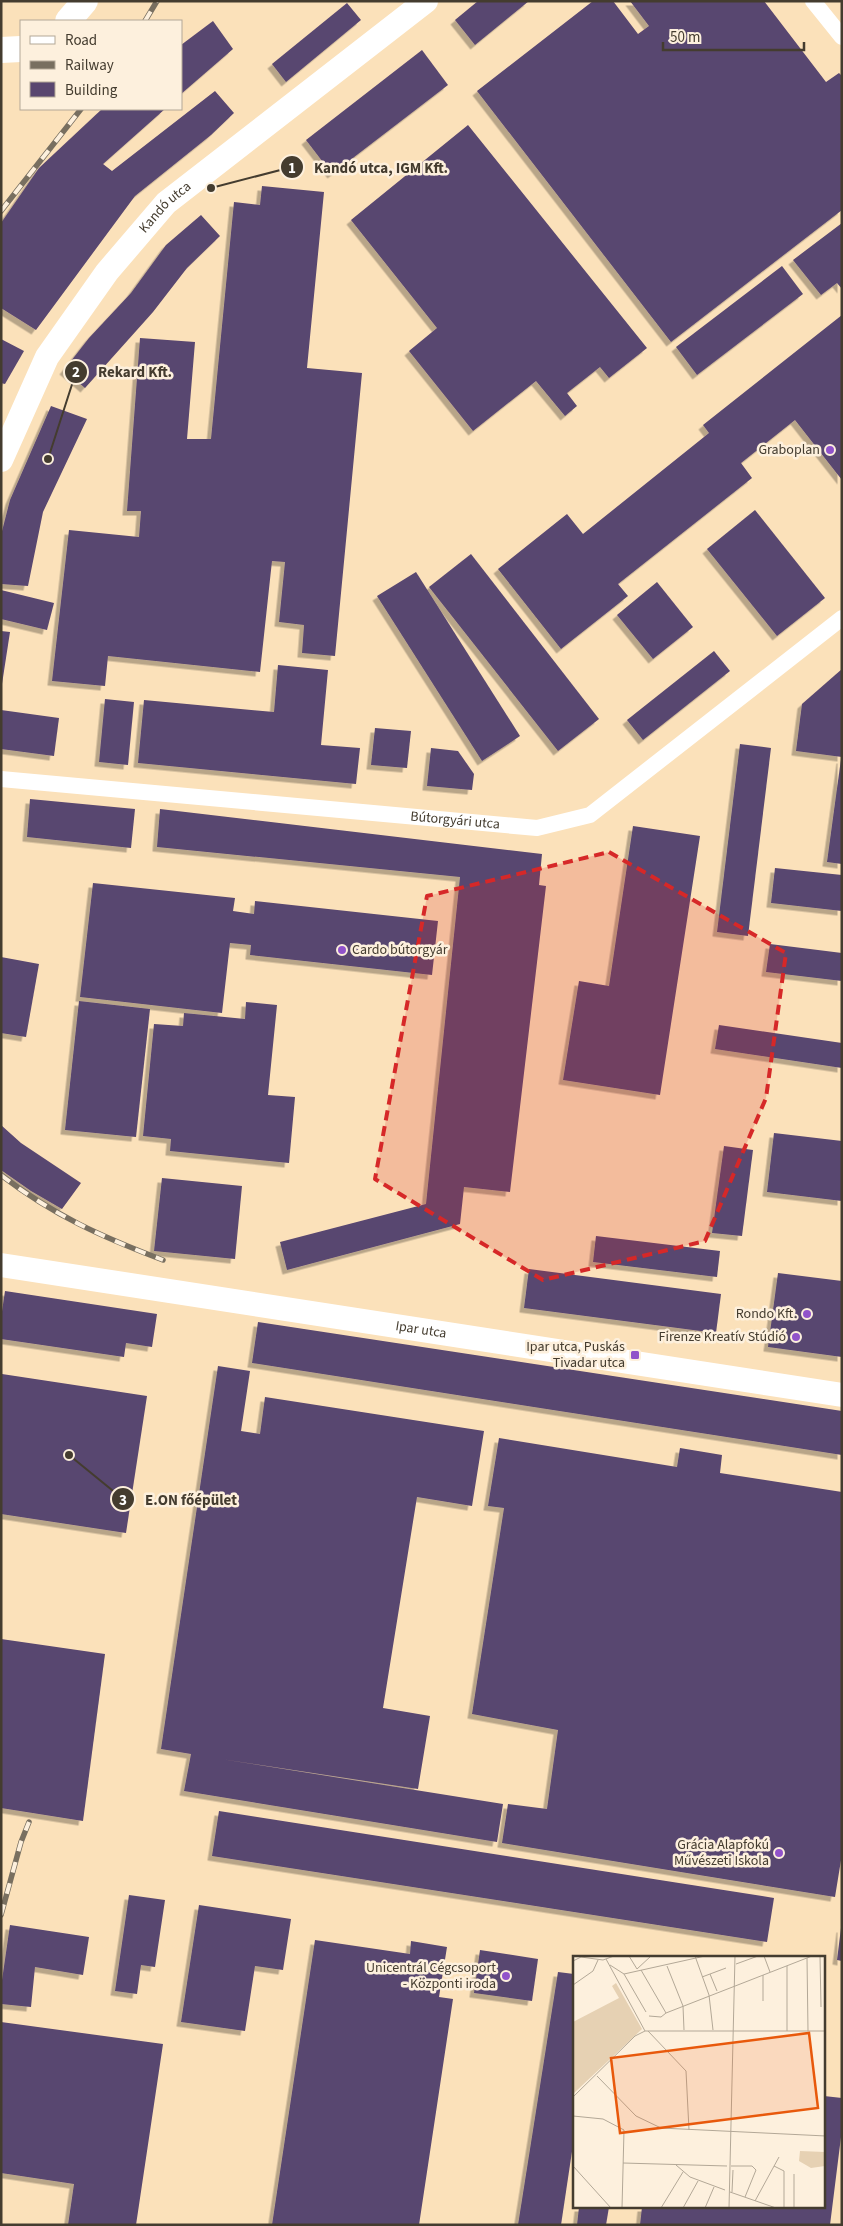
<svg xmlns="http://www.w3.org/2000/svg" width="843" height="2226" viewBox="0 0 843 2226" font-family="'Source Sans 3',sans-serif">
  <style>
    .built { fill: #fbe1ba; fill-rule: evenodd }
    .building { fill: #59466f; filter: url(#shadow) }
    .lines { fill: none; stroke-linecap: round; stroke-linejoin: round }
    .street { stroke: #fff; stroke-width: 16 }
    .secondary { stroke: #fff; stroke-width: 24 }
    .primary { stroke: #fff; stroke-width: 26 }
    .rail-casing { stroke: #786f60; stroke-width: 5.5 }
    .rail { stroke: #fdf0dd; stroke-width: 4; stroke-dasharray: 11; stroke-linecap: butt }
    .marked { fill: #d62828; fill-opacity: 0.2; stroke: #d62828; stroke-width: 4; stroke-dasharray: 10 6; stroke-linejoin: round }
    .poi-dot { fill: #9153ca; stroke: #fdf0dd; stroke-width: 2 }
    .labels { text-anchor: middle; dominant-baseline: central; stroke-width: 5; stroke-linejoin: round; paint-order: stroke }
    .street-label { font-size: 14px; fill: #443c2f; stroke: #fdf0dd }
    .poi-label { font-size: 14px; fill: #443c2f; stroke: #fdf0dd; text-anchor: end }
    .inset-road { fill: none; stroke: #b3a897; stroke-width: 1 }
    .view { fill: #e8590c; fill-opacity: 0.15; stroke: #e8590c; stroke-width: 2.5 }
    .inset-edge { fill: none; stroke: #443c2f; stroke-width: 2.5 }
    .leader { fill: none; stroke: #443c2f; stroke-width: 2 }
    .callout-dot { fill: #443c2f; stroke: #fdf0dd; stroke-width: 2 }
    .mark-label { font-size: 15px; text-anchor: middle; font-weight: bold; fill: #fff }
    .callout-label { font-size: 15px; text-anchor: middle; font-weight: bold; fill: #443c2f; stroke: #fdf0dd; stroke-width: 5; stroke-linejoin: round; paint-order: stroke }
  </style>
  <defs>
    <filter id="shadow"><feDropShadow dx="-4.5" dy="4.5" stdDeviation="0" flood-color="#0004"/></filter>
  </defs>
  <rect width="100%" height="100%" fill="#fdf0dd"/>
  <!-- built -->
  <path class="built" d="M1,1h839l2,2v2222h-841zM21,21h160v88h-160zM574,1957h250v250h-250z"/>
  <!-- building -->
  <g class="building">
    <polygon points="478,1 529,1 475,45 455,20"/>
    <polygon points="593,1 613,1 638,34 649,26 630,1 764,1 826,82 839,73 842,76 842,210 671,342 477,91"/>
    <polygon points="347,3 361,20 286,82 272,64"/>
    <polygon points="213,21 233,49 181,94 181,45"/>
    <polygon points="422,50 448,85 332,174 306,140"/>
    <polygon points="215,91 234,113 211,135 135,196 36,330 1,308 1,223 39,168 102,109 165,109 103,164 112,171"/>
    <polygon points="468,125 647,348 609,378 600,367 567,393 577,406 565,416 536,381 473,431 409,351 437,328 351,220"/>
    <polygon points="262,186 324,192 307,368 362,373 335,656 302,653 304,625 279,622 285,562 272,561 260,672 108,656 105,686 52,681 69,530 139,537 141,511 127,511 140,338 195,342 187,439 211,439 234,202 260,205"/>
    <polygon points="201,215 220,236 187,268 153,312 85,388 64,370 89,338 131,293 166,245"/>
    <polygon points="842,223 842,289 837,283 821,295 793,260"/>
    <polygon points="782,266 803,294 697,375 676,347"/>
    <polygon points="842,315 842,480 795,420 741,463 752,478 618,584 628,596 561,649 498,569 567,514 583,534 709,433 703,425"/>
    <polygon points="1,339 24,351 5,384 1,383"/>
    <polygon points="51,406 87,419 43,512 28,586 1,584 1,535 10,500"/>
    <polygon points="755,510 825,598 777,636 707,549"/>
    <polygon points="471,554 599,719 558,751 429,587"/>
    <polygon points="416,572 520,736 482,761 377,596"/>
    <polygon points="657,582 693,627 653,659 617,615"/>
    <polygon points="1,590 54,603 47,630 1,619"/>
    <polygon points="1,631 10,632 2,684 1,684"/>
    <polygon points="714,651 730,671 643,740 627,720"/>
    <polygon points="278,665 328,670 321,745 360,748 356,784 138,763 144,700 274,712"/>
    <polygon points="842,669 842,757 796,751 802,704"/>
    <polygon points="105,699 134,702 128,765 99,762"/>
    <polygon points="1,710 59,718 54,756 1,749"/>
    <polygon points="375,728 411,731 407,768 371,765"/>
    <polygon points="740,744 771,748 748,936 717,932"/>
    <polygon points="431,748 458,751 474,774 472,790 427,786"/>
    <polygon points="841,759 842,759 842,864 827,862"/>
    <polygon points="30,799 135,809 131,848 27,837"/>
    <polygon points="160,809 542,854 539,885 546,886 510,1192 464,1187 460,1224 287,1270 280,1242 426,1204 460,877 157,847"/>
    <polygon points="633,826 700,836 660,1095 563,1080 579,981 609,986"/>
    <polygon points="775,868 842,875 842,911 771,903"/>
    <polygon points="93,883 235,898 233,911 254,914 255,901 438,921 432,975 250,955 251,945 230,943 222,1013 80,997"/>
    <polygon points="770,944 842,953 842,981 766,972"/>
    <polygon points="1,957 39,964 26,1037 1,1033"/>
    <polygon points="79,1001 150,1009 136,1137 65,1130"/>
    <polygon points="246,1002 277,1005 268,1095 295,1097 289,1163 170,1151 171,1139 143,1136 154,1024 183,1026 184,1013 245,1019"/>
    <polygon points="719,1025 842,1043 842,1068 715,1049"/>
    <polygon points="1,1125 21,1143 81,1183 62,1209 31,1191 1,1170"/>
    <polygon points="774,1133 842,1141 842,1201 767,1192"/>
    <polygon points="724,1146 753,1150 742,1236 712,1233"/>
    <polygon points="162,1178 242,1186 235,1259 154,1251"/>
    <polygon points="596,1236 720,1251 717,1277 593,1262"/>
    <polygon points="529,1269 721,1294 716,1333 524,1308"/>
    <polygon points="778,1273 842,1281 842,1357 768,1347"/>
    <polygon points="5,1291 157,1314 152,1347 126,1343 124,1357 1,1339 1,1318"/>
    <polygon points="258,1322 842,1411 842,1455 252,1363"/>
    <polygon points="218,1366 250,1371 241,1431 260,1434 265,1397 484,1431 472,1506 417,1497 383,1708 430,1716 418,1789 221,1759 503,1804 497,1842 184,1791 191,1754 161,1749"/>
    <polygon points="2,1374 147,1396 126,1533 1,1514"/>
    <polygon points="499,1438 677,1467 680,1448 722,1455 720,1473 842,1492 842,1854 835,1897 502,1843 508,1804 547,1809 558,1730 472,1714 504,1508 488,1506"/>
    <polygon points="1,1639 105,1654 83,1821 1,1808"/>
    <polygon points="219,1811 774,1898 767,1942 212,1856"/>
    <polygon points="129,1895 165,1900 155,1967 141,1965 137,1994 115,1991"/>
    <polygon points="199,1905 291,1919 283,1970 255,1966 245,2031 181,2022"/>
    <polygon points="10,1925 89,1937 83,1975 35,1967 31,2007 1,2004 1,1987"/>
    <polygon points="841,1928 842,1928 842,1961 837,1960"/>
    <polygon points="315,1940 410,1954 411,1941 447,1947 439,1997 453,1999 419,2225 272,2225"/>
    <polygon points="480,1950 538,1959 532,2001 474,1993"/>
    <polygon points="558,1972 574,1974 574,2138 561,2225 518,2225"/>
    <polygon points="1,2022 163,2044 136,2225 68,2225 74,2184 1,2173"/>
    <polygon points="824,2096 842,2098 842,2129 830,2225 640,2225 642,2207 824,2207"/>
    <polygon points="579,2207 609,2207 606,2225 577,2225"/>
  </g>
  <g class="lines">
    <!-- street -->
    <g class="street">
      <polyline points="813,1 842,37"/>
      <path id="s1" d="M1,779l536,49 53,-13 252,-197"/>
    </g>
    <!-- secondary -->
    <g class="secondary">
      <path id="s2" d="M1,460l46,-103 60,-85 59,-69 260,-202"/>
      <path id="s3" d="M1,1265l841,130"/>
    </g>
    <!-- primary -->
    <g class="primary">
      <polyline points="68,21 85,1"/>
      <polyline points="1,50 21,49"/>
    </g>
    <defs>
      <g id="rail">
        <polyline points="145,21 157,1"/>
        <polyline points="1,211 81,109"/>
        <path d="M1,1175c52,40 101,62 162,85"/>
        <polyline points="1,1915 21,1842 29,1822"/>
      </g>
    </defs>
    <!-- rail casing -->
    <use href="#rail" class="rail-casing"/>
    <!-- rail -->
    <use href="#rail" class="rail"/>
  </g>
  <!-- marked area -->
  <path class="marked" d="M609,852l177,101 -20,145 -61,143 -162,39 -168,-101 52,-283z"/>
  <!-- markers -->
  <g class="poi-dot">
    <circle cx="830" cy="450" r="5"/>
    <circle cx="342" cy="950" r="5"/>
    <circle cx="807" cy="1314" r="5"/>
    <circle cx="796" cy="1337" r="5"/>
    <rect x="630" y="1350" width="10" height="10" rx="2.5"/>
    <circle cx="779" cy="1853" r="5"/>
    <circle cx="506" cy="1976" r="5"/>
  </g>
  <g class="labels">
    <!-- street labels -->
    <g class="street-label">
      <text stroke="none"><textPath href="#s2" startOffset="304">Kandó utca</textPath></text>
      <text stroke="none"><textPath href="#s1" startOffset="456">Bútorgyári utca</textPath></text>
      <text stroke="none"><textPath href="#s3" startOffset="425">Ipar utca</textPath></text>
    </g>
    <!-- poi labels -->
    <g class="poi-label">
      <text x="820" y="450">Graboplan</text>
      <text x="352" y="950" text-anchor="start">Cardo bútorgyár</text>
      <text x="797" y="1314">Rondo Kft.</text>
      <text x="786" y="1337">Firenze Kreatív Stúdió</text>
      <text x="625" y="1347">Ipar utca, Puskás<tspan x="625" dy="16">Tivadar utca</tspan></text>
      <text x="769" y="1845">Grácia Alapfokú<tspan x="769" dy="16">Művészeti Iskola</tspan></text>
      <text x="496" y="1968">Unicentrál Cégcsoport<tspan x="496" dy="16">- Központi iroda</tspan></text>
    </g>
  </g>
  <!-- overview -->
  <g transform="translate(573 1956)">
    <rect width="252" height="252" fill="#fdf0dd"/>
    <path d="M43,27l26,46 -69,65v-72l46,-24 -7,-12zM227,195l25,1v14l-14,2 -12,-7z" fill="#e6d1b3"/>
    <path class="inset-road" d="M56,0l8,13M122,0l14,39 4,35M191,0l6,16M247,0l1,51M234,2l1,73M33,3l39,72M0,5l8,-4 22,3 11,-4M163,8l22,-8M37,9l14,9 81,-18M94,10l16,40 1,24M214,10v65M64,13l14,-13M68,14l25,43 146,-57M51,18l22,38M137,18l7,17M129,21l24,-9M0,29l20,-14 5,-11M190,45v-26M76,60l12,1 5,-4M75,75l38,40 3,59M24,120l39,40 25,12 165,8M0,141l62,-61 10,-5h181M0,160l30,3 21,11 -2,78M50,207l104,3M103,209l14,12 35,13M0,210l38,42M158,210h21l4,4 -11,27M201,210l10,5v37M221,218v34M157,236l46,16M159,236l1,-22M182,245l24,-44M88,252l22,-36M110,252l15,-27M132,252l9,-21M156,252l6,-252"/>
    <path class="view" d="M236,77l9,75 -198,25 -9,-75z"/>
    <rect width="252" height="252" class="inset-edge"/>
  </g>
  <!-- callouts -->
  <path class="leader" d="M211 188L292 167M48 459L76 372M69 1455L123 1499"/>
  <g class="callout-dot">
    <circle cx="211" cy="188" r="5"/>
    <circle cx="48" cy="459" r="5"/>
    <circle cx="69" cy="1455" r="5"/>
    <circle cx="292" cy="167" r="12"/>
    <circle cx="76" cy="372" r="12"/>
    <circle cx="123" cy="1499" r="12"/>
  </g>
  <g class="mark-label">
    <text x="292" y="173">1</text>
    <text x="76" y="377">2</text>
    <text x="123" y="1505">3</text>
  </g>
  <g class="callout-label">
    <text x="381" y="173">Kandó utca, IGM Kft.</text>
    <text x="135" y="377">Rekard Kft.</text>
    <text x="191" y="1505">E.ON főépület</text>
  </g>
  <!-- border -->
  <rect width="843" height="2226" fill="none" stroke="#443c2f" stroke-width="5"/>
  <!-- legend -->
  <rect x="20" y="20" width="162" height="90" fill="#fdf0dd" stroke="#b3a897"/>
  <rect x="30" y="36" width="25" height="8" fill="#ffffff" stroke="#b3a897"/>
  <text x="65" y="45" font-size="15" fill="#443c2f">Road</text>
  <rect x="30" y="61" width="25" height="8" fill="#786f60" stroke="#b3a897"/>
  <text x="65" y="70" font-size="15" fill="#443c2f">Railway</text>
  <rect x="30" y="82" width="25" height="15" fill="#59466f" stroke="#b3a897"/>
  <text x="65" y="95" font-size="15" fill="#443c2f">Building</text>
  <!-- scale -->
  <path d="M663 42v8h141v-8" fill="none" stroke="#443c2f" stroke-width="2.5"/>
  <text x="670" y="42" font-size="15" fill="#443c2f" stroke="#fdf0dd" stroke-width="4" paint-order="stroke">50 m</text>
</svg>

============

• [WORK INSTRUCTION] Pull out every line in the material above where "dasharray" occurs.

• [ANSWER AREA]
    .rail { stroke: #fdf0dd; stroke-width: 4; stroke-dasharray: 11; stroke-linecap: butt }
    .marked { fill: #d62828; fill-opacity: 0.2; stroke: #d62828; stroke-width: 4; stroke-dasharray: 10 6; stroke-linejoin: round }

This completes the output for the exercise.